Arguably, art is just more stuff. So we might decide to boycott these products to protest against the wandering hands that made them, just as activists with Palestinian sympathies refuse to buy Israeli goods. But in both the instances we’re examining here, an in loco parentis overlord has denied the consumer the right to make that decision. BBC viewers are not allowed to determine for themselves whether the presence of an actor accused but not convicted of assault is sufficient reason defiantly to break out the Scrabble board rather than watch a tainted Agatha Christie adaptation. Filmgoers are not free to make up their own minds about whether disagreeable revelations about Louis C.K. as a man make his work disagreeable too.
I’m a purist in another sense. I happily scarf down the popcorn at films by Woody Allen and Roman Polanski. All that matters to me is whether the movies are any good. A painter could be an axe murderer for all I care (call me old-fashioned, but I’m one of the last holdouts who believes hacking people to pieces is worse than sexual impropriety), and I would still hang the artist’s comely landscape in my house. Fine, art is stuff, and I care about the stuff. I don’t give a toss who made it, and I am resolutely incurious about the personal lives of the creators behind the films, books and artwork that I love. I want my own readers to feel the same way. Ignore me; take the novels and run. I would dread a world where to publish I had first to be certified as a nice person.
Given that the number of perfect people whom I have met is exactly zero, a moral purity test for artists is the end of art.
At least a French senator’s proposal to ban smoking in movies has been greeted with widespread derision. Eliminate all the French films in which a Gitanes makes an appearance, and all that’s left is the odd Chanel advert before the feature. Yet what leaps out for me is the eye-popping disproportion, which would be LOL hilarious if the privileging of the venial over the mortal sin hadn’t become, bewilderingly, the norm.
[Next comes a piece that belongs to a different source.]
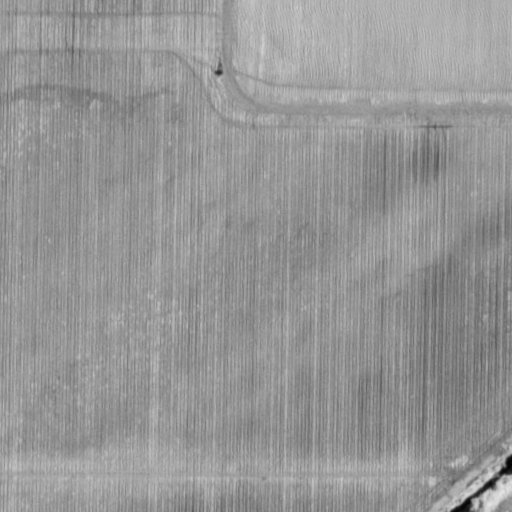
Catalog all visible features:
road: (322, 108)
road: (234, 472)
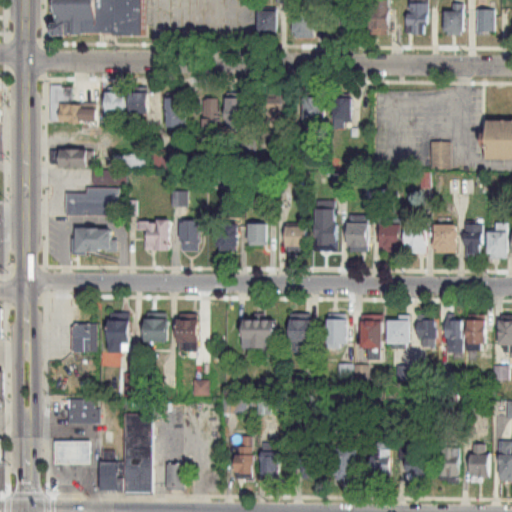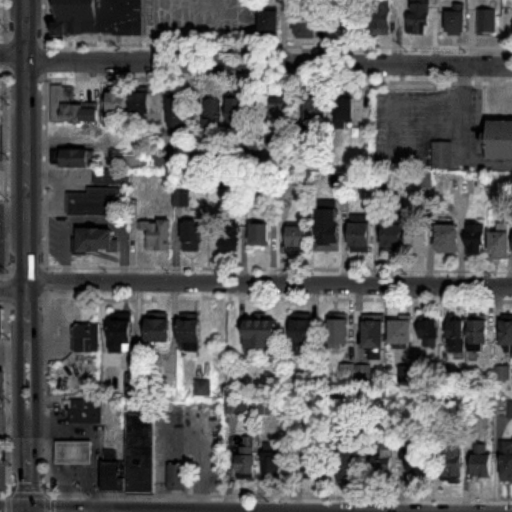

Consider for a moment the range of behaviours that cinema sponsors. Rape, arson and pillage. Defenestration, disembowelment, drawing and quartering, amputation and flaying alive. Hanging, electrocution and crucifixion. Enslavement, political persecution, assassination and genocide. Treachery, betrayal, humiliation and heart-breaking. Wife-beating, serial killing and cannibalism. Incest, castration, and police brutality. Mass slaughter on battle-fields or western frontiers and even in outer space. Stabbing, strangling, poisoning and bludgeoning to a bloody pulp. Oh, but never mind that. Just so long as nobody smokes.